### Data supplied
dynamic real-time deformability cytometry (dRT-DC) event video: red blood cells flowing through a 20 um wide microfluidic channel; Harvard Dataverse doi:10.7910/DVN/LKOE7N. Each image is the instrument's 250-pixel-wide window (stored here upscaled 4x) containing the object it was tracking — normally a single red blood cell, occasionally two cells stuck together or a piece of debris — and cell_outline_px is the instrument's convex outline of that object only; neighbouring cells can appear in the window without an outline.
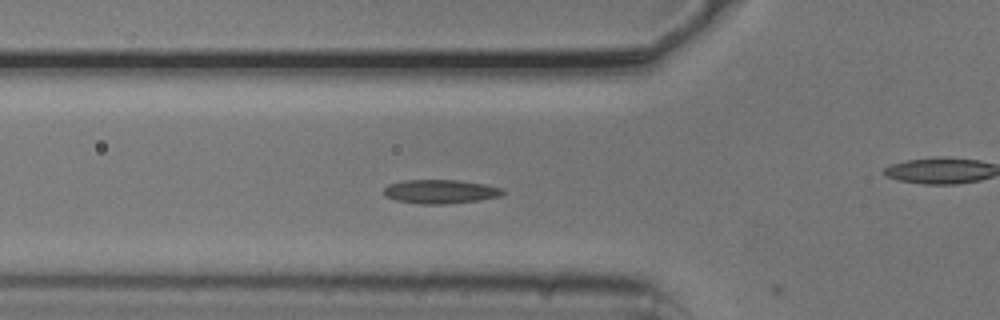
{"species": "common noctule bat (a hibernating species)", "species_latin": "Nyctalus noctula", "temperature_condition": "cold", "stored_images_in_passage": 20, "camera_frame_rate_fps": 3000, "um_per_image_px": 0.085, "animal": {"sex": "male", "body_mass_g": 20.5, "forearm_length_mm": 52.5}, "frame": {"image": 1, "passage_image": 19, "time_ms": 6.0, "image_size_px": [1000, 320], "cell_outline_px": [[508, 192], [500, 196], [480, 200], [448, 204], [420, 204], [396, 200], [384, 196], [384, 188], [388, 184], [404, 180], [460, 180], [484, 184], [504, 188]], "centroid_in_image_um": [37.47, 16.28], "position_along_channel_um": 88.3, "area_um2": 16.82}}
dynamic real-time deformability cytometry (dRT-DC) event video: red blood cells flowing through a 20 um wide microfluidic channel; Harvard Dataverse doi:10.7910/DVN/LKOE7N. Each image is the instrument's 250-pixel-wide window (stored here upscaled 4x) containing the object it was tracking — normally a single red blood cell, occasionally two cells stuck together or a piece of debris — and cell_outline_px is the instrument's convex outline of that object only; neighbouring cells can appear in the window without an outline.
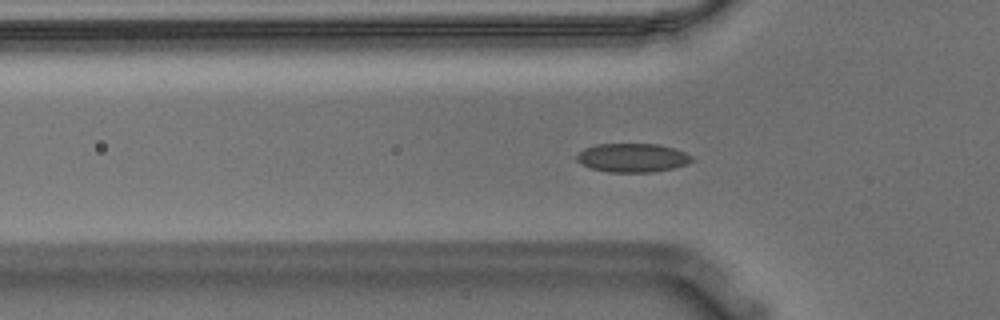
{"species": "Egyptian fruit bat (a non-hibernating species)", "species_latin": "Rousettus aegyptiacus", "temperature_condition": "warm", "stored_images_in_passage": 54, "camera_frame_rate_fps": 3000, "um_per_image_px": 0.085, "animal": {"sex": "male"}, "frame": {"image": 1, "passage_image": 14, "time_ms": 4.333, "image_size_px": [1000, 320], "cell_outline_px": [[692, 160], [688, 164], [672, 168], [652, 172], [608, 172], [592, 168], [580, 164], [576, 160], [576, 156], [584, 148], [596, 144], [656, 144], [672, 148], [684, 152], [692, 156]], "centroid_in_image_um": [53.73, 13.41], "position_along_channel_um": 72.1, "area_um2": 19.19}}
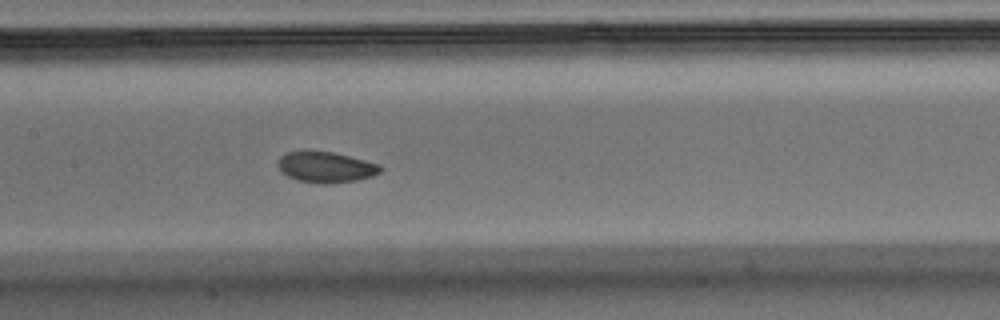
{"frame": {"image": 2, "passage_image": 23, "time_ms": 7.333, "image_size_px": [1000, 320], "cell_outline_px": [[384, 168], [380, 172], [372, 176], [356, 180], [328, 184], [320, 184], [296, 180], [280, 172], [280, 156], [284, 152], [304, 148], [332, 152], [380, 164]], "centroid_in_image_um": [27.66, 14.18], "position_along_channel_um": 179.7, "area_um2": 18.84}}
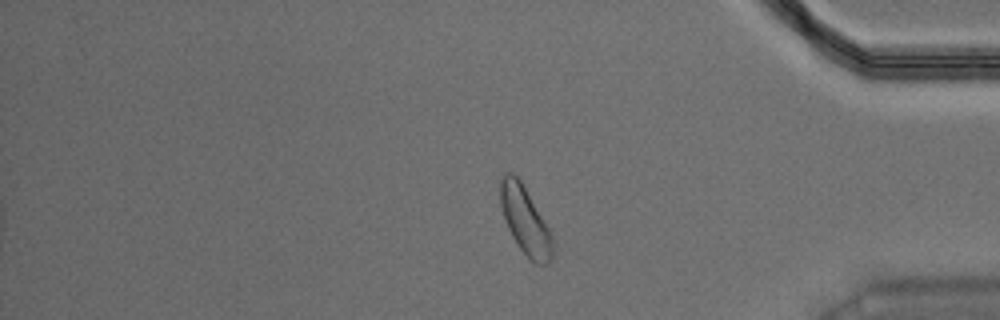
{"frame": {"image": 3, "passage_image": 43, "time_ms": 14.0, "image_size_px": [1000, 320], "cell_outline_px": [[552, 260], [548, 264], [536, 264], [520, 248], [512, 236], [508, 228], [500, 204], [500, 180], [504, 172], [512, 172], [520, 180], [548, 228], [552, 236]], "centroid_in_image_um": [44.62, 18.72], "position_along_channel_um": 390.6, "area_um2": 20.06}, "authors_computed_cell_mechanics": {"area_um2": 18.9873, "velocity_mm_per_s": 3.5461, "shape_relaxation_time_tau1_ms": 4.4772, "shape_relaxation_time_tau2_ms": 3.9719, "deformation_change_tau1": 0.0917, "deformation_change_tau2": 0.0726}}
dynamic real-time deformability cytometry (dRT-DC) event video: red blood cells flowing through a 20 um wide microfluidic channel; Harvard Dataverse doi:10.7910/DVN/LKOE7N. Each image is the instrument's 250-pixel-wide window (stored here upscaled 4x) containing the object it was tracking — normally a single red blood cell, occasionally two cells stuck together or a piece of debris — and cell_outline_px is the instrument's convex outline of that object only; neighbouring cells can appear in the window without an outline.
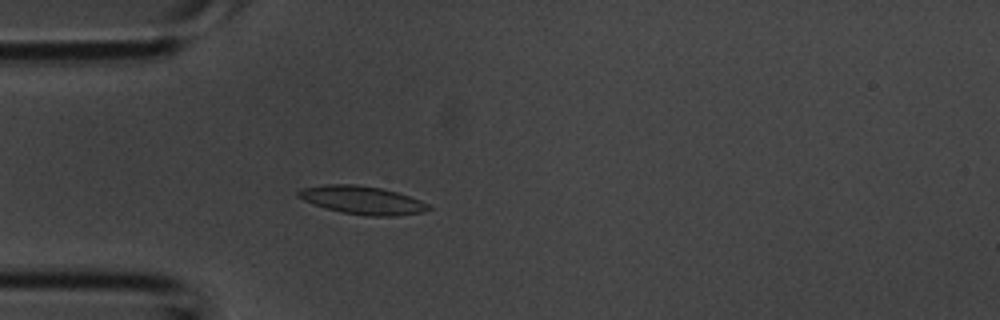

### Exercise
Reproduce all of the data exactly; the pictures do not belong in the copy.

### Response for this exercise
dynamic real-time deformability cytometry (dRT-DC) event video: red blood cells flowing through a 20 um wide microfluidic channel; Harvard Dataverse doi:10.7910/DVN/LKOE7N. Each image is the instrument's 250-pixel-wide window (stored here upscaled 4x) containing the object it was tracking — normally a single red blood cell, occasionally two cells stuck together or a piece of debris — and cell_outline_px is the instrument's convex outline of that object only; neighbouring cells can appear in the window without an outline.
{"species": "common noctule bat (a hibernating species)", "species_latin": "Nyctalus noctula", "temperature_condition": "cold", "stored_images_in_passage": 20, "camera_frame_rate_fps": 3000, "um_per_image_px": 0.085, "animal": {"sex": "male", "body_mass_g": 20.5, "forearm_length_mm": 52.5}, "frame": {"image": 1, "passage_image": 19, "time_ms": 6.0, "image_size_px": [1000, 320], "cell_outline_px": [[508, 192], [500, 196], [480, 200], [448, 204], [420, 204], [396, 200], [384, 196], [384, 188], [388, 184], [404, 180], [460, 180], [484, 184], [504, 188]], "centroid_in_image_um": [37.47, 16.28], "position_along_channel_um": 88.3, "area_um2": 16.82}}
dynamic real-time deformability cytometry (dRT-DC) event video: red blood cells flowing through a 20 um wide microfluidic channel; Harvard Dataverse doi:10.7910/DVN/LKOE7N. Each image is the instrument's 250-pixel-wide window (stored here upscaled 4x) containing the object it was tracking — normally a single red blood cell, occasionally two cells stuck together or a piece of debris — and cell_outline_px is the instrument's convex outline of that object only; neighbouring cells can appear in the window without an outline.
{"species": "Egyptian fruit bat (a non-hibernating species)", "species_latin": "Rousettus aegyptiacus", "temperature_condition": "warm", "stored_images_in_passage": 54, "camera_frame_rate_fps": 3000, "um_per_image_px": 0.085, "animal": {"sex": "male"}, "frame": {"image": 1, "passage_image": 14, "time_ms": 4.333, "image_size_px": [1000, 320], "cell_outline_px": [[692, 160], [688, 164], [672, 168], [652, 172], [608, 172], [592, 168], [580, 164], [576, 160], [576, 156], [584, 148], [596, 144], [656, 144], [672, 148], [684, 152], [692, 156]], "centroid_in_image_um": [53.73, 13.41], "position_along_channel_um": 72.1, "area_um2": 19.19}}
{"frame": {"image": 2, "passage_image": 23, "time_ms": 7.333, "image_size_px": [1000, 320], "cell_outline_px": [[384, 168], [380, 172], [372, 176], [356, 180], [328, 184], [320, 184], [296, 180], [280, 172], [280, 156], [284, 152], [304, 148], [332, 152], [380, 164]], "centroid_in_image_um": [27.66, 14.18], "position_along_channel_um": 179.7, "area_um2": 18.84}}
{"frame": {"image": 3, "passage_image": 43, "time_ms": 14.0, "image_size_px": [1000, 320], "cell_outline_px": [[552, 260], [548, 264], [536, 264], [520, 248], [512, 236], [508, 228], [500, 204], [500, 180], [504, 172], [512, 172], [520, 180], [548, 228], [552, 236]], "centroid_in_image_um": [44.62, 18.72], "position_along_channel_um": 390.6, "area_um2": 20.06}, "authors_computed_cell_mechanics": {"area_um2": 18.9873, "velocity_mm_per_s": 3.5461, "shape_relaxation_time_tau1_ms": 4.4772, "shape_relaxation_time_tau2_ms": 3.9719, "deformation_change_tau1": 0.0917, "deformation_change_tau2": 0.0726}}
dynamic real-time deformability cytometry (dRT-DC) event video: red blood cells flowing through a 20 um wide microfluidic channel; Harvard Dataverse doi:10.7910/DVN/LKOE7N. Each image is the instrument's 250-pixel-wide window (stored here upscaled 4x) containing the object it was tracking — normally a single red blood cell, occasionally two cells stuck together or a piece of debris — and cell_outline_px is the instrument's convex outline of that object only; neighbouring cells can appear in the window without an outline.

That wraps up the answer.